Question

Establish the formula $\frac{1}{f}=\frac{1}{u}+\frac{1}{v}$ for a concave mirror, where symbols have their usual meanings.

Answer 1

in the above ray diagram (ray diagram for concave mirror forming real image) we can see two triangles $\Delta A^{\prime }{B}^{\prime }F$ and $\Delta MPF$ are similar triangles (for paraxial rays, MN can be considered as straight line and perpendicular to the line FP).
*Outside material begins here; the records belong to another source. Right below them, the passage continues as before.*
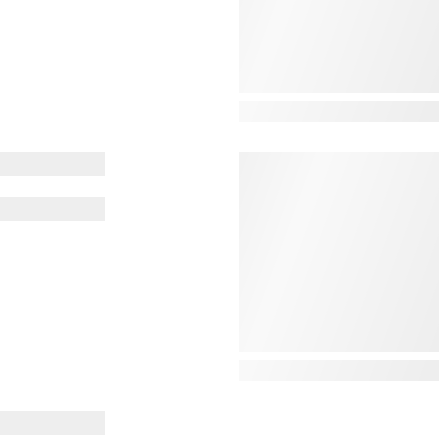
View Details
View Details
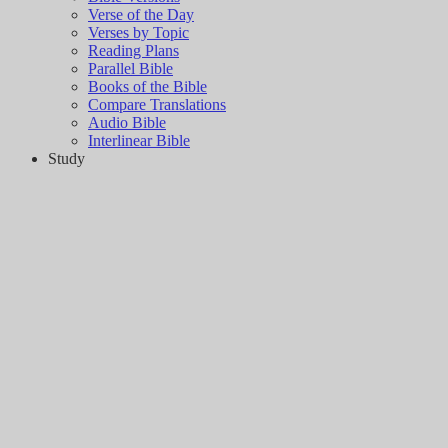
Verse of the Day
Verses by Topic
Reading Plans
Parallel Bible
Books of the Bible
Compare Translations
Audio Bible
Interlinear Bible
Study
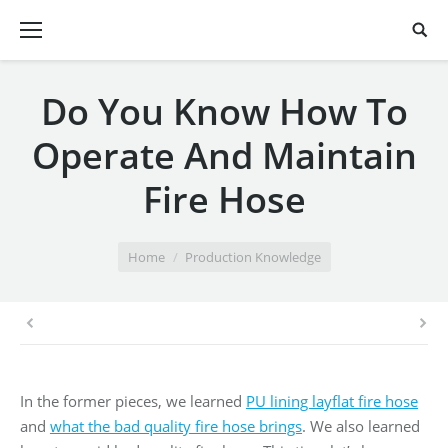
Do You Know How To
Operate And Maintain
Fire Hose
You are here:
Home
Production Knowledge
In the former pieces, we learned
PU lining layflat fire hose
and
what the bad quality fire hose brings
. We also learned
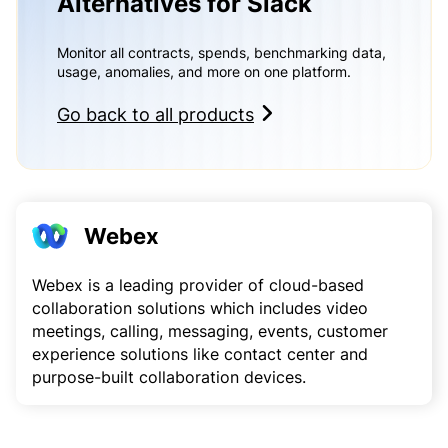
Alternatives for Slack
Monitor all contracts, spends, benchmarking data,
usage, anomalies, and more on one platform.
Go back to all products
Webex
Webex is a leading provider of cloud-based
collaboration solutions which includes video
meetings, calling, messaging, events, customer
experience solutions like contact center and
purpose-built collaboration devices.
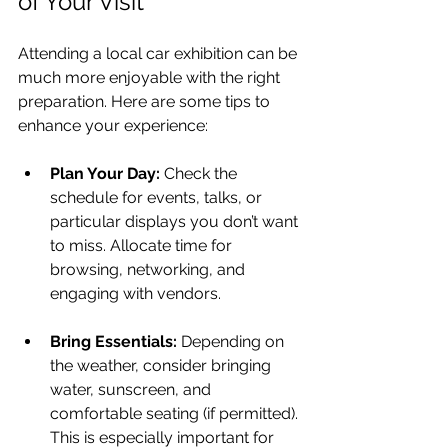
of Your Visit
Attending a local car exhibition can be 
much more enjoyable with the right 
preparation. Here are some tips to 
enhance your experience:
Plan Your Day:
 Check the 
schedule for events, talks, or 
particular displays you don’t want 
to miss. Allocate time for 
browsing, networking, and 
engaging with vendors.
Bring Essentials:
 Depending on 
the weather, consider bringing 
water, sunscreen, and 
comfortable seating (if permitted). 
This is especially important for 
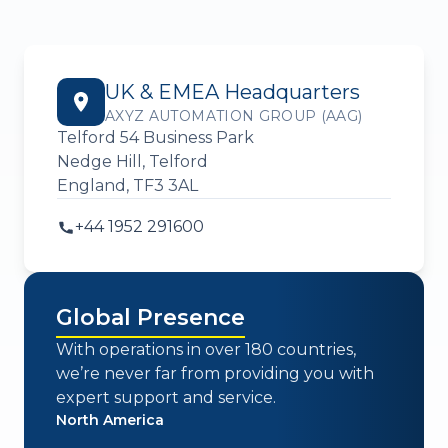
UK & EMEA Headquarters
AXYZ AUTOMATION GROUP (AAG)
Telford 54 Business Park
Nedge Hill, Telford
England, TF3 3AL
+44 1952 291600
Global Presence
With operations in over 180 countries,
we’re never far from providing you with
expert support and service.
North America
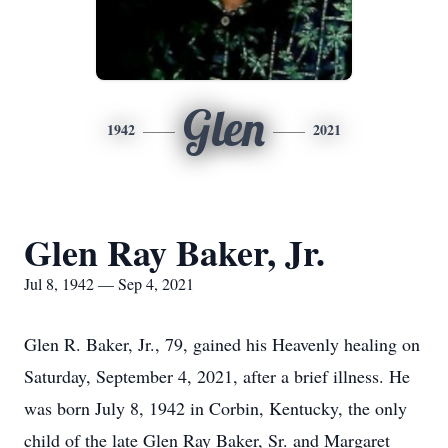
Glen
1942
2021
Glen Ray Baker, Jr.
Jul 8, 1942 — Sep 4, 2021
Glen R. Baker, Jr., 79, gained his Heavenly healing on
Saturday, September 4, 2021, after a brief illness. He
was born July 8, 1942 in Corbin, Kentucky, the only
child of the late Glen Ray Baker, Sr. and Margaret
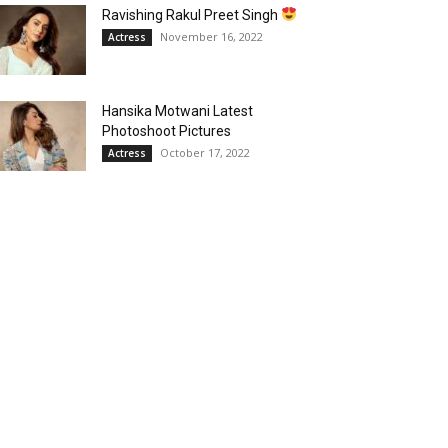
Ravishing Rakul Preet Singh
November 16, 2022
Actress
Hansika Motwani Latest
Photoshoot Pictures
October 17, 2022
Actress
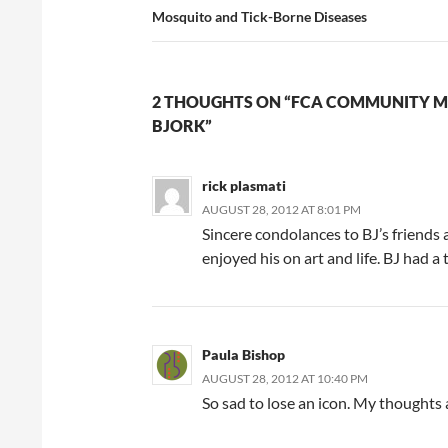
Mosquito and Tick-Borne Diseases
2 THOUGHTS ON “FCA COMMUNITY M
BJORK”
rick plasmati
AUGUST 28, 2012 AT 8:01 PM
Sincere condolances to BJ’s friends 
enjoyed his on art and life. BJ had a
Paula Bishop
AUGUST 28, 2012 AT 10:40 PM
So sad to lose an icon. My thoughts a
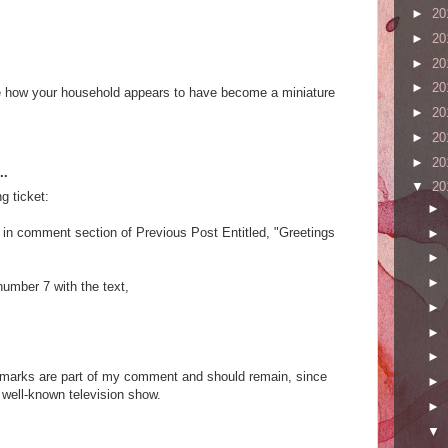
►
20
►
20
►
20
►
20
love how your household appears to have become a miniature
►
20
►
20
►
20
..
▼
20
ng ticket:
►
 in comment section of Previous Post Entitled, "Greetings
►
►
►
umber 7 with the text,
►
►
►
n marks are part of my comment and should remain, since
►
well-known television show.
►
▼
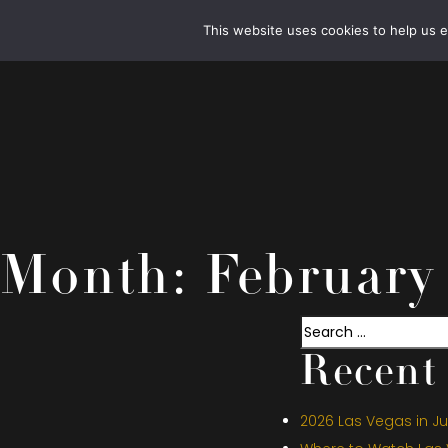
This website uses cookies to help us 
Month:
February
Search
Recent 
2026 Las Vegas in Jul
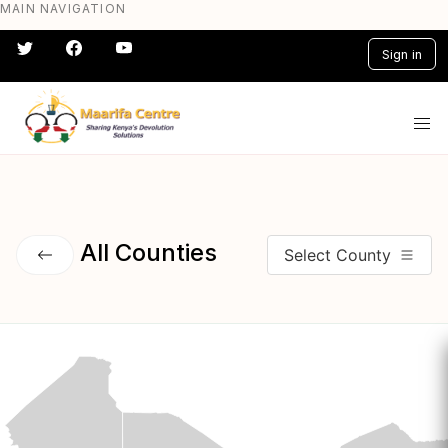
MAIN NAVIGATION
Skip
to
Sign in
main
content
#} #} #} #} #} #}
All Counties
Select County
Because $\angle A^{\prime }{B}^{\prime }F=\angle MPF$ (right angles )

and $\angle B^{\prime }F{A}^{\prime }=\angle PFM$ (opposite angles)

so if two angles are equal then third angle will also be equal.

hence both triangles are similar.

therefore, $\frac{B^{\prime }{A}^{\prime }}{PM}=\frac{B^{\prime }F}{FP}$

$\frac{B^{\prime }{A}^{\prime }}{BA}=\frac{B^{\prime }F}{FP}$ because as we all know $MP=AB$

similarly since $\angle APB=\angle A^{\prime }P{B}^{\prime }$ then right angle triangles $\Delta A^{\prime }{B}^{\prime }P$ and $\Delta ABP$ are also similar.

therefore, $\frac{B^{\prime }{A}^{\prime }}{BA}=\frac{B^{\prime }P}{BP}$

by comparing both the above equations we can say that $\frac{B^{\prime }F}{FP}=\frac{B^{\prime }P}{BP}=\frac{B^{\prime }P-FP}{FP}$

now applying sign convention (light travels from left to right so that direction taken as positive ) on all the distances involved we get $B^{\prime }P=-v$, $FP=-f$, $BP=-u$

Hence we get, $\frac{-v+f}{-f}=\frac{-v}{-u}$ or $\frac{v-f}{f}=\frac{v}{u}$

or $\frac{1}{v}+\frac{1}{u}=\frac{1}{f}$

hence proved.